Süddeutsche Zeitung

Kolonialismus:Fünf Frauen verklagen Belgien

Fünf Frauen haben den belgischen Staat wegen Verbrechen gegen die Menschlichkeit während der Kolonialzeit in der heutigen Demokratischen Republik Kongo verklagt. Die Frauen werfen Belgien vor, sie und andere Kinder entführt und in christliche Waisenhäuser gebracht zu haben. "Meine Klientinnen wurden entführt, misshandelt, ignoriert, aus der Welt gezwungen", sagte Anwalt Michèle Hirsch am Donnerstag bei einer Anhörung vor einem Brüsseler Gericht, wie die Nachrichtenagentur Belga berichtete.

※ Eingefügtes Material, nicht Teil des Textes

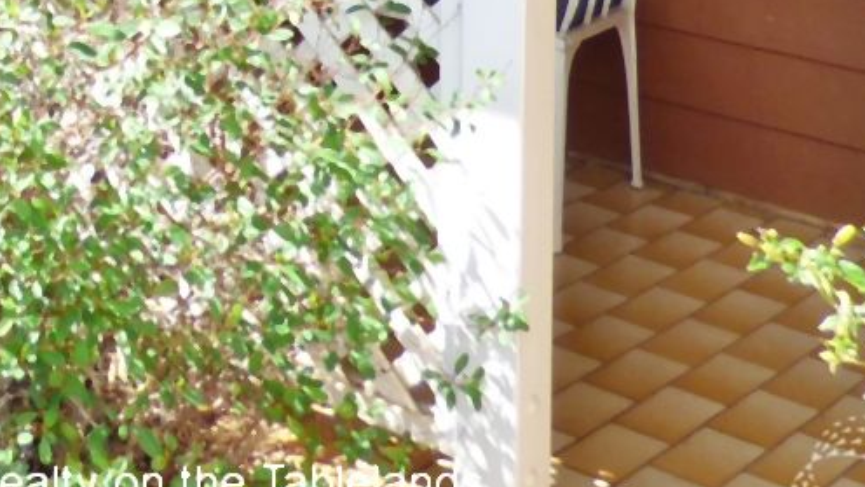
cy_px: -564
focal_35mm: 79
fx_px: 1812
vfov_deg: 12.8
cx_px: -248
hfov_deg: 23.8
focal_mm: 3.58
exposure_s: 1/400
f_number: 2.8
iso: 100
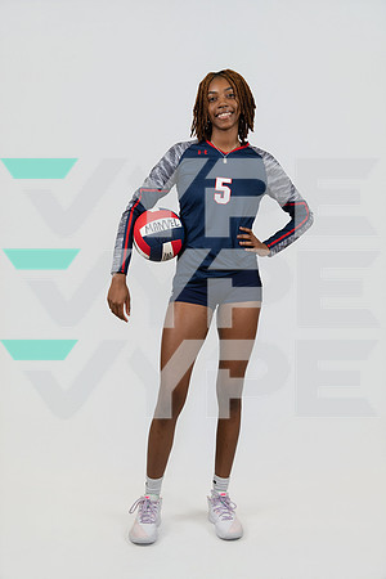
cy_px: 290
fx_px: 661
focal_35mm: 41
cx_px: 193
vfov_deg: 47.3
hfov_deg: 32.6
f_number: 4
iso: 400
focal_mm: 41.1
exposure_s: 1/125
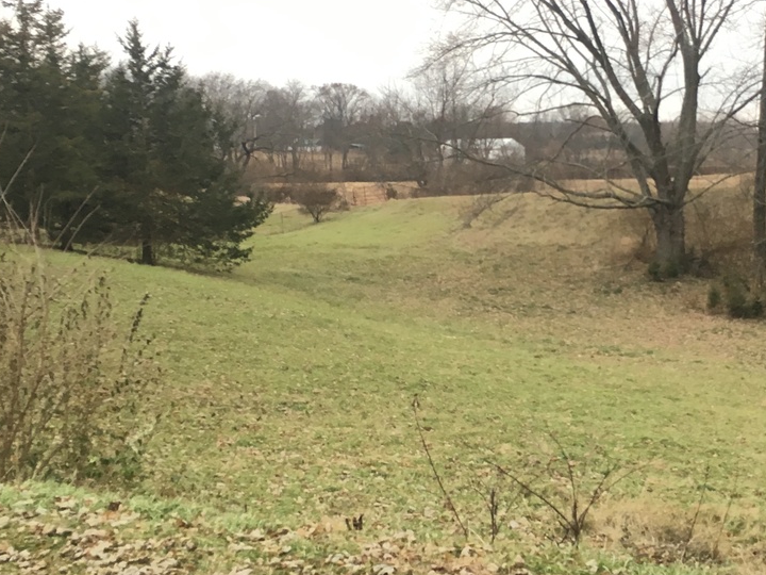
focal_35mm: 58
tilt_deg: -0.6
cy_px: 201
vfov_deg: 25.1
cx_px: 580
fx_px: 1283
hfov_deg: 32.6
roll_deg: +1.1
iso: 64
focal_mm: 4.15
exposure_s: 1/30
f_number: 2.2
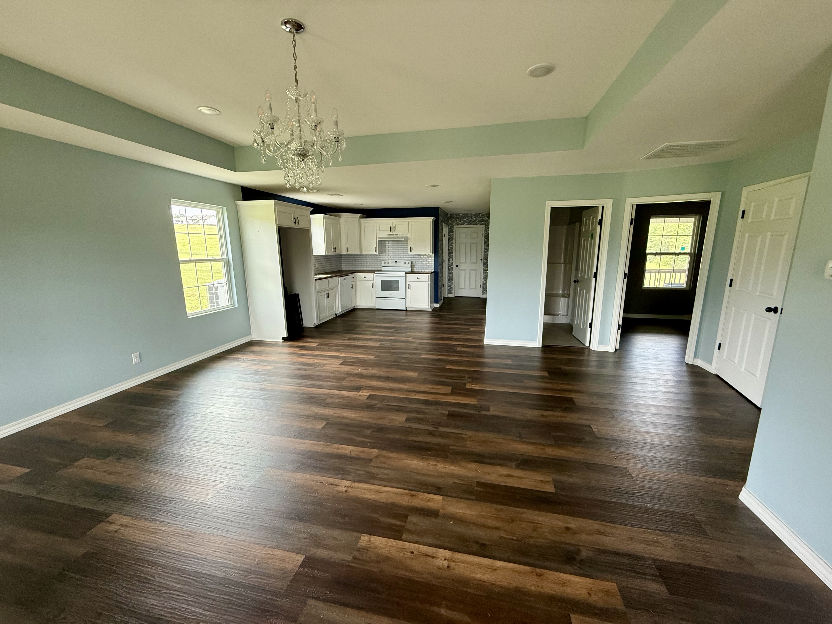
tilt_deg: -10.5
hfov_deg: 102.1
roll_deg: -0.2
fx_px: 336
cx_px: 416
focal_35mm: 14
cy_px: 312
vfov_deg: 85.7
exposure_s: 1/99
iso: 200
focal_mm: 2.22
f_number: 2.2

Die fünf Frauen wurden zwischen 1946 und 1950 im Kongo geboren, unter Herrschaft des belgischen Kolonialstaates. Ihre Mütter waren Kongolesinnen, ihre Väter Belgier. Wie viele Kinder belgisch-kongolesischer Paare seien sie von ihren Familien getrennt und unter Obhut des Kolonialstaates gestellt worden. Zunächst seien sie in ein christliches Waisenhaus gebracht worden, schreibt die Zeitung Le Soir. Als Unruhen im Kampf für die Unabhängigkeit ausbrachen, habe der belgische Staat sie im Kongo zurückgelassen. Der belgische Kolonialstaat hat während seiner Herrschaft im Kongo, in Ruanda und in Burundi systematisch Kinder von belgisch-kongolesischen Eltern von ihren Familien getrennt. Der damalige belgische Premier Charles Michel entschuldigte sich 2019 offiziell bei den Opfern. Dem seien jedoch keine Reparationen gefolgt, sagte Anwalt Hirsch. Die Frauen forderten nun eine Entschädigung vom Staat und Zugang zu den Dokumenten, die ihre Fälle betreffen, sagte Anwältin Sophie Colmant.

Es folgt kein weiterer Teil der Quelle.